Harga Minyak Naik Lagi di Tengah Potensi Larangan Impor dari Rusia oleh Uni Eropa



KONTAN.CO.ID - JAKARTA. Harga minyak melanjutkan penguatan sejak awal pekan. Kenaikan harga minyak ditopang oleh kekhawatiran bahwa pasokan mungkin dibatasi oleh potensi larangan Uni Eropa terhadap minyak mentah Rusia.

Selasa (3/5) pukul 7.30 WIB, harga minyak WTI kontrak Juni 2022 di New York Mercantile Exchange menguat 0,39% ke US$ 105,58 per barel.
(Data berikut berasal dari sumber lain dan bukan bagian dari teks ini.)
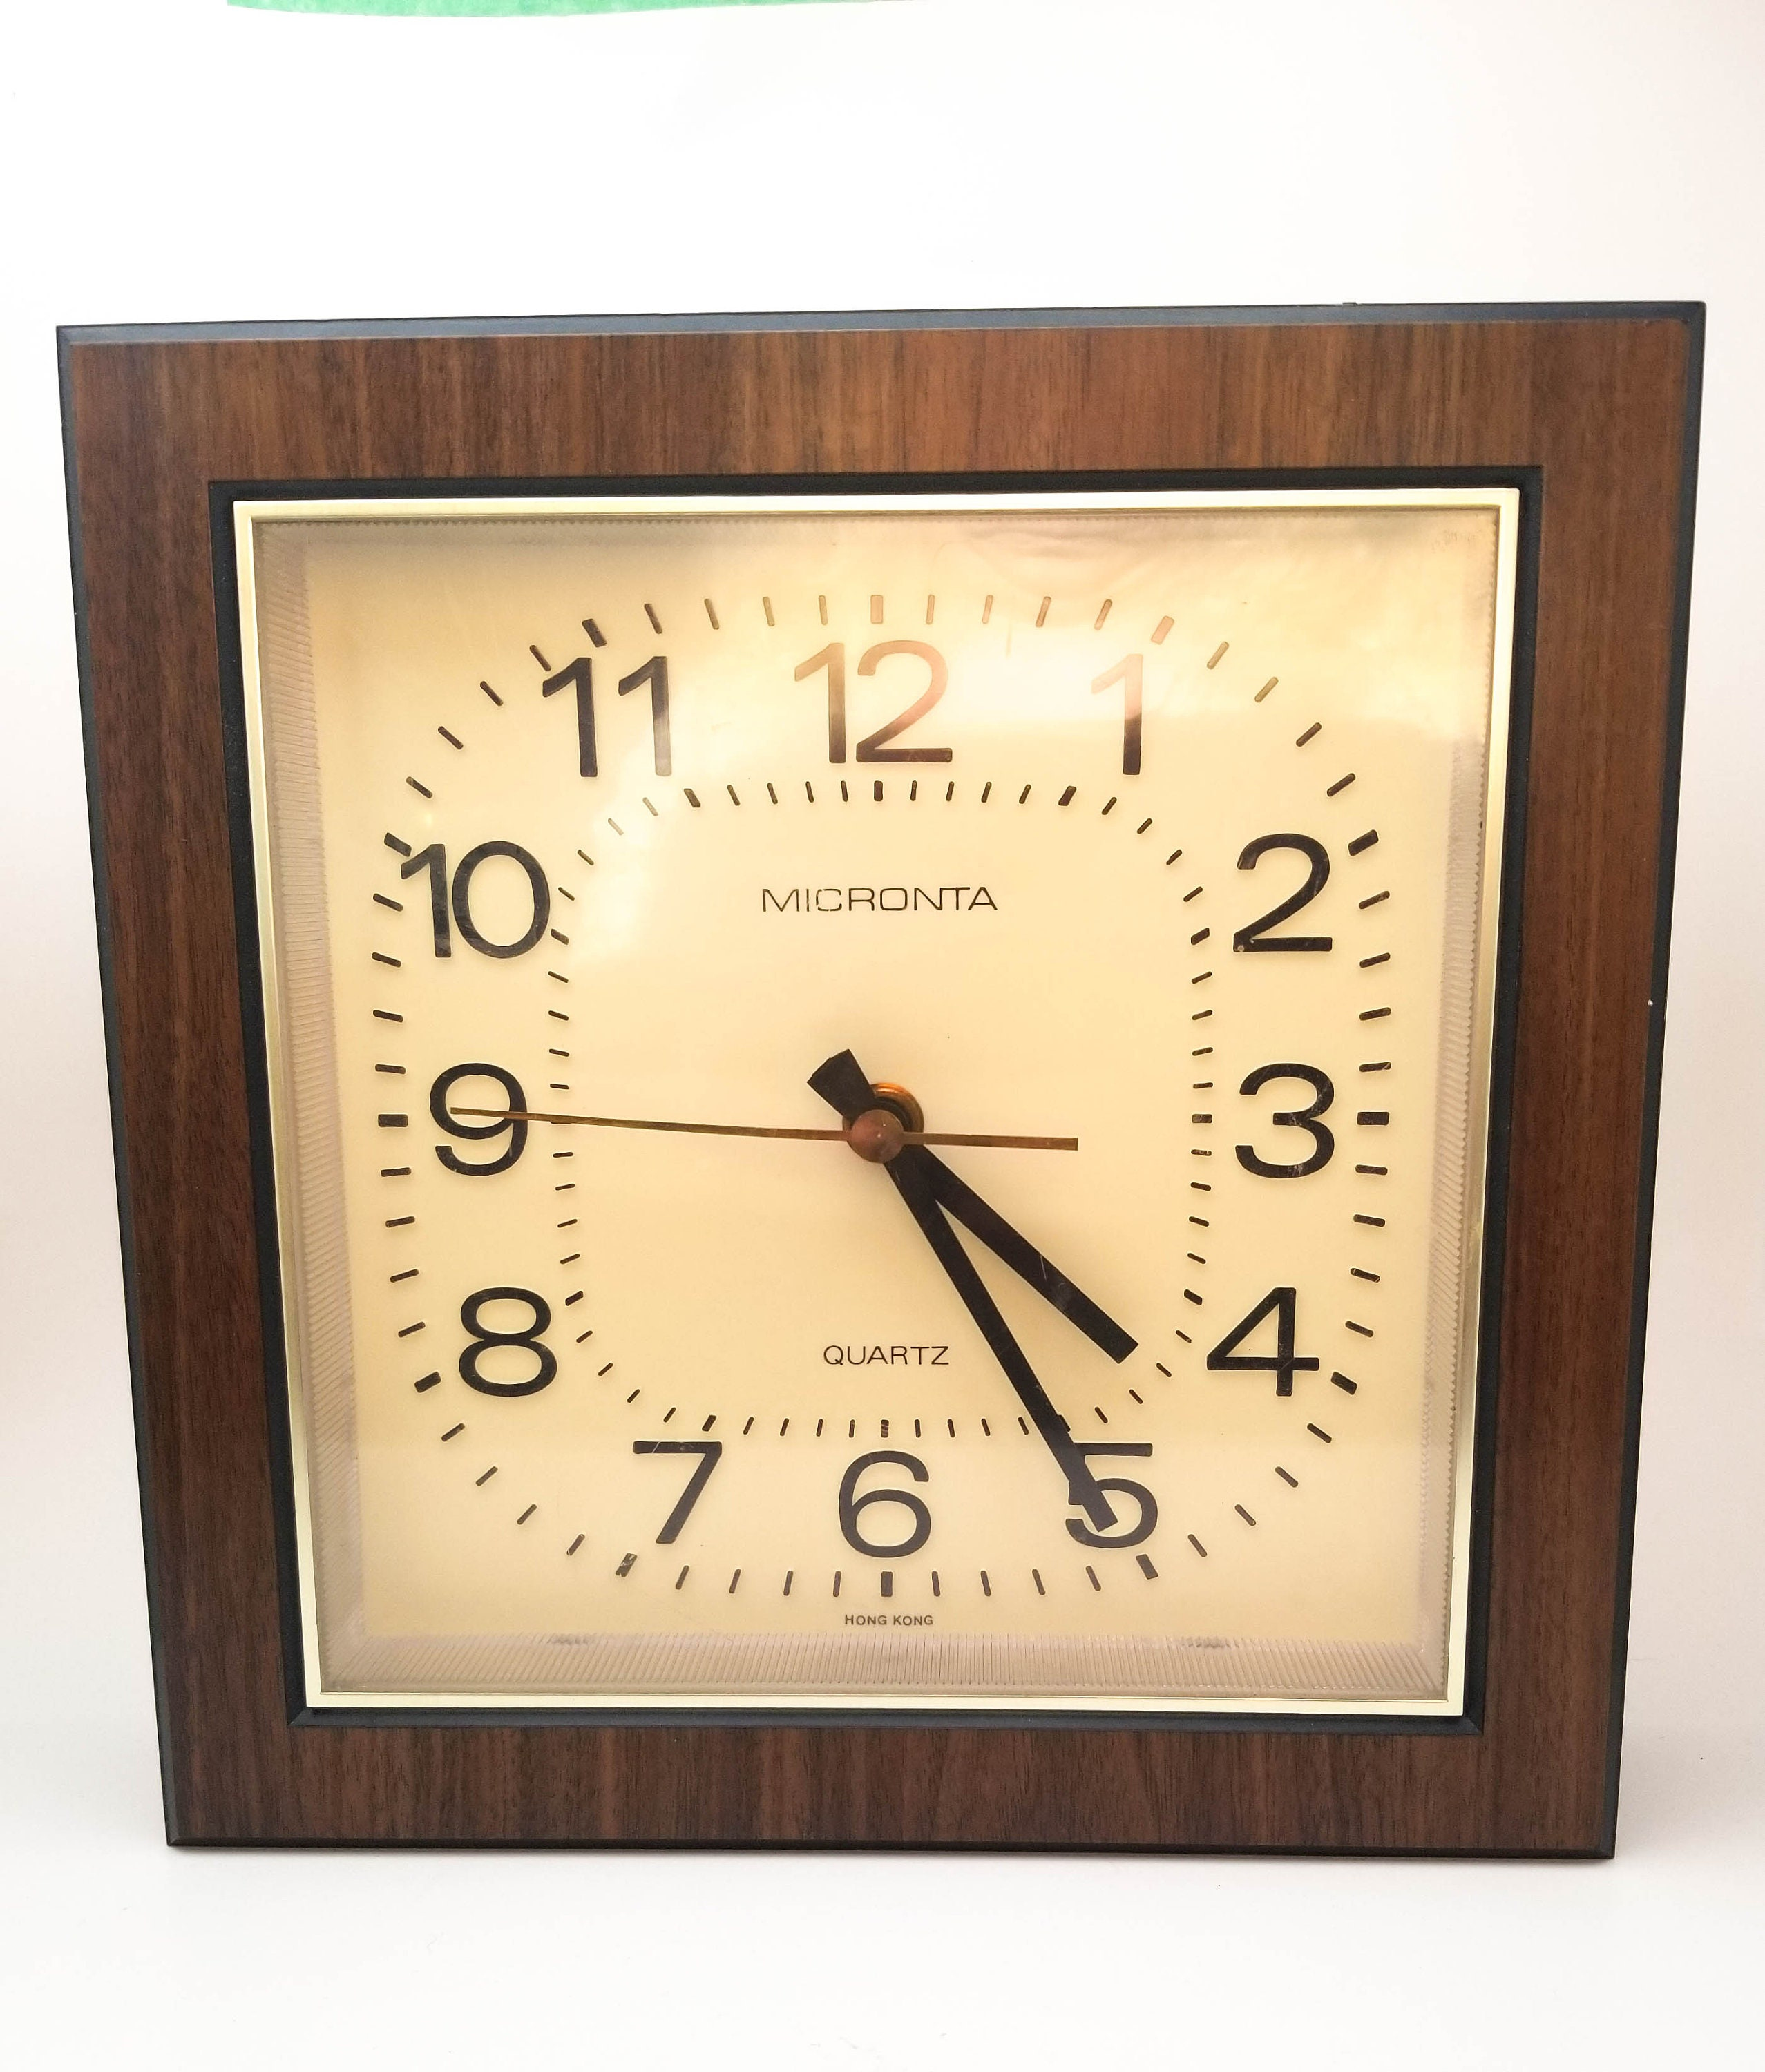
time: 4:25
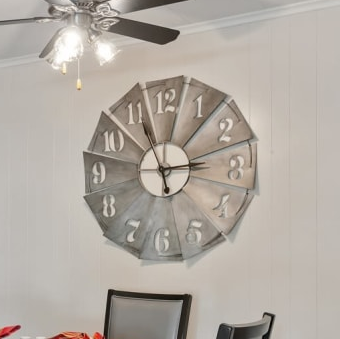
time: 2:56
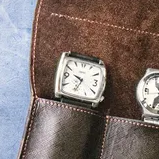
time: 9:34
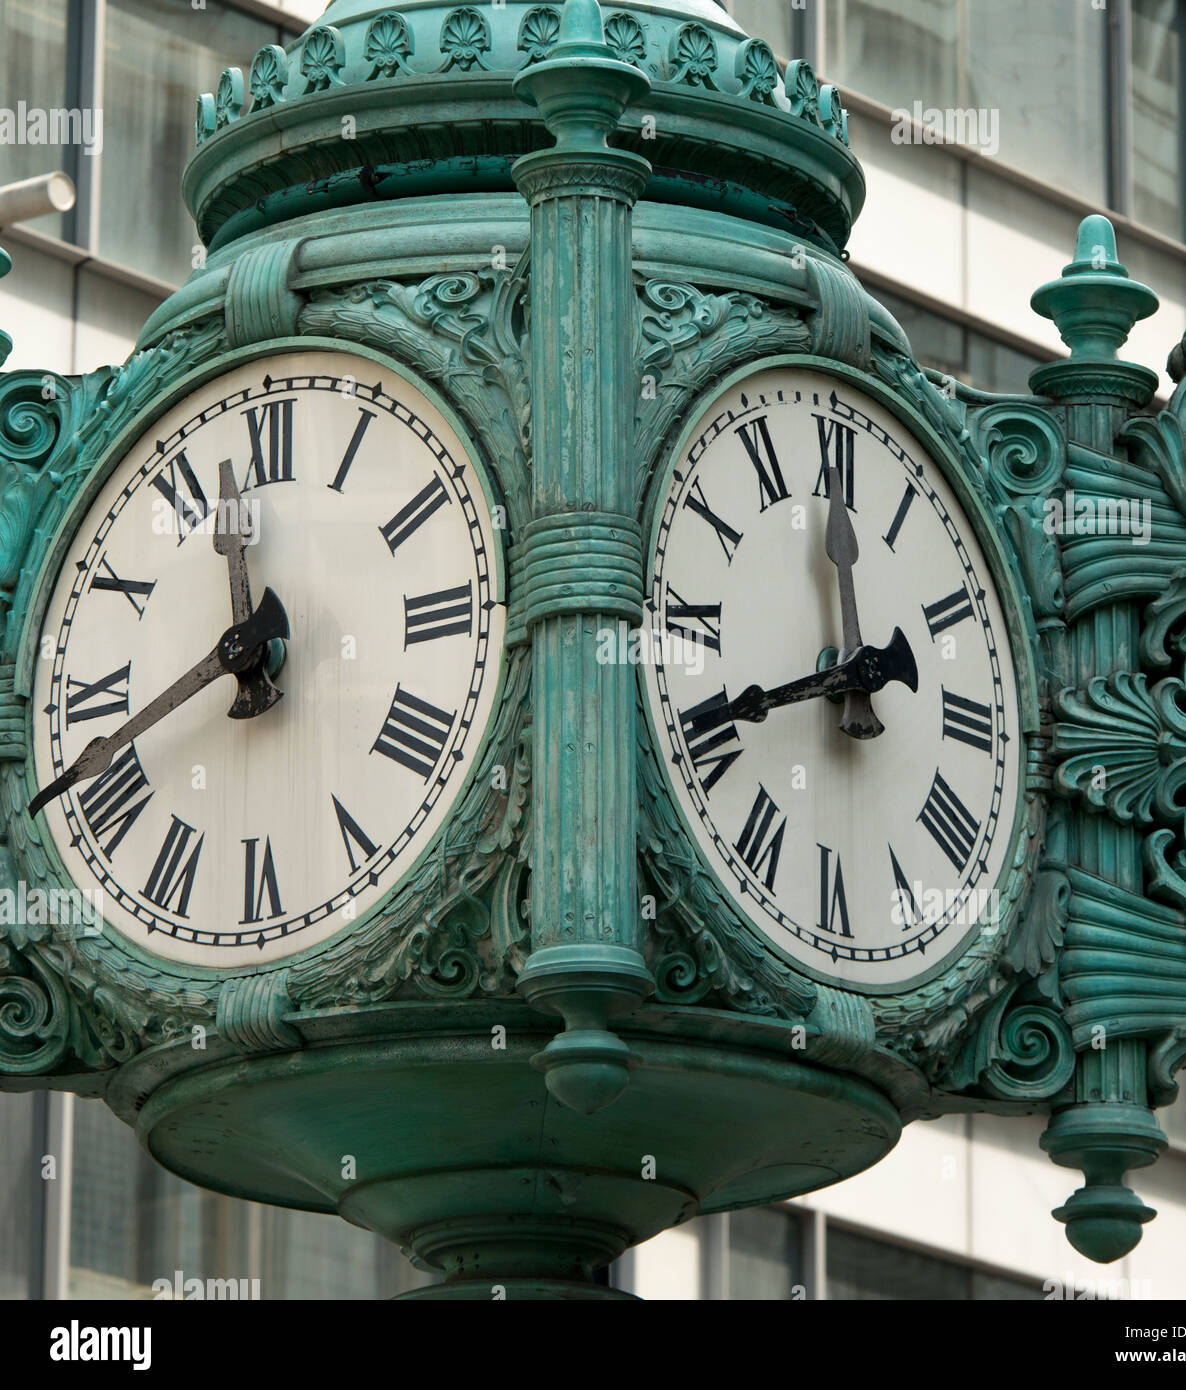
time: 11:41
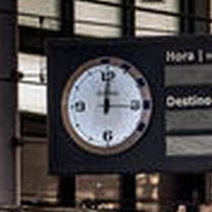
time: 12:16
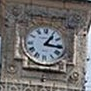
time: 1:16
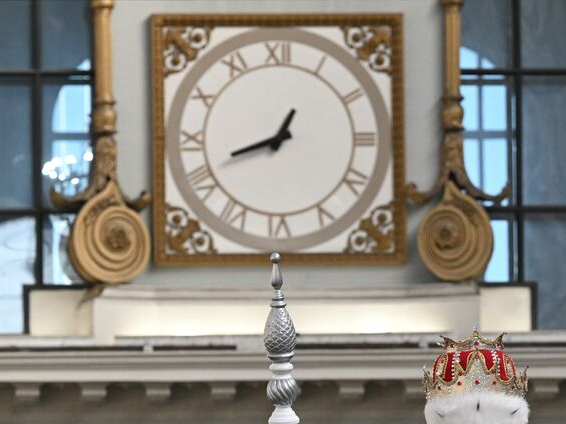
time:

Sedangkan harga minyak Brent kontrak Juli 2022 di ICE Futures menguat 0,45% fke US$ 108,07 per barel. 

Diesel berjangka terus menguat setelah beralih ke kontrak Juni karena rendahnya pasokan persediaan secara global memberikan tekanan pada harga WTI dan Brent. "Item utama adalah penguatan lebih lanjut di pasar diesel," kata Jim Ritterbusch, presiden Ritterbusch and Associates di Galena, Illinois kepada Reuters.


Baca Juga: Harga Emas Menguat Tipis Setelah Anjlok di Awal Pekan

Harga minyak kedua sempat turun di awal pekan di tengah berita bahwa Komisi Eropa dapat menghindarkan Hungaria dan Slovakia dari embargo minyak Rusia saat bersiap untuk menyelesaikan sanksi berikutnya terhadap Rusia pada hari Selasa. Uni Eropa cenderung melarang impor minyak Rusia pada akhir tahun.

Hungaria tidak akan memilih tindakan apa pun yang disiapkan oleh Uni Eropa yang dapat membahayakan keamanan pasokan minyak atau gasnya, kata Menteri Luar Negeri Peter Szijjarto. Dia menegaskan kembali posisi negara itu pada hari Senin kepada televisi RTL.

Sekitar setengah dari 4,7 juta barel per hari ekspor minyak mentah Rusia dikirim ke Uni Eropa. Rusia memasok sekitar seperempat dari impor minyak blok itu pada tahun 2020.

Baca Juga: Italia Mengucurkan Paket Stimulus US$ 14 Miliar Saat Prospek Ekonomi Suram

Di sisi permintaan, aktivitas pabrik Amerika Serikat (AS) tumbuh pada laju paling lambat dalam hampir dua tahun di bulan April, menurut survei dari Institute for Supply Management (ISM) pada hari Senin. Indeks ISM aktivitas pabrik nasional turun ke angka 55,4 bulan lalu, yang masih dianggap sebagai tanda ekspansi.

"Data ekonomi AS masih mengindikasikan ekspansi di sektor manufaktur, jauh dari angka resesi," kata Phil Flynn, analis pasar di Price Futures Group di Chicago.

Baca Juga: Kendati Akan Mengalami Defisit, Jerman Mampu Atasi Dampak Embargo atas Minyak Rusia

China merilis data pada hari Sabtu yang menunjukkan bahwa aktivitas pabrik di ekonomi terbesar kedua di dunia itu mengalami kontraksi untuk bulan kedua berturut-turut ke level terendah sejak Februari 2020 karena penguncian terkait pandemi Covid-19.

"Perlambatan berpotensi menjadi masalah besar bagi pasar komoditas dan ekonomi dunia," Tobin Gorey, analis komoditas Commonwealth Bank, kata dalam sebuah catatan.